Reproduce the lines of every item below, replacing "latitude" with "lat" and leaving everything else unchanged. Omit the pictures from your answer.

— Begin Record extracts —

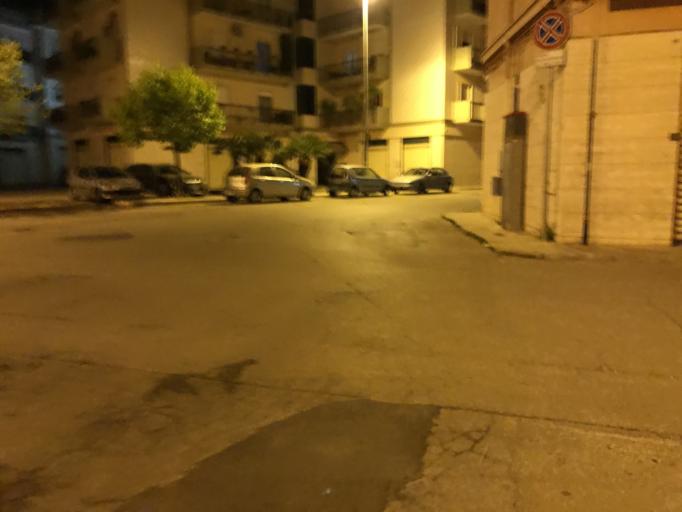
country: IT
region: Apulia
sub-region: Provincia di Bari
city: Corato
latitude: 41.1512
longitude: 16.4039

— End Record extracts —

Full solution
country: IT
region: Apulia
sub-region: Provincia di Bari
city: Corato
lat: 41.1512
longitude: 16.4039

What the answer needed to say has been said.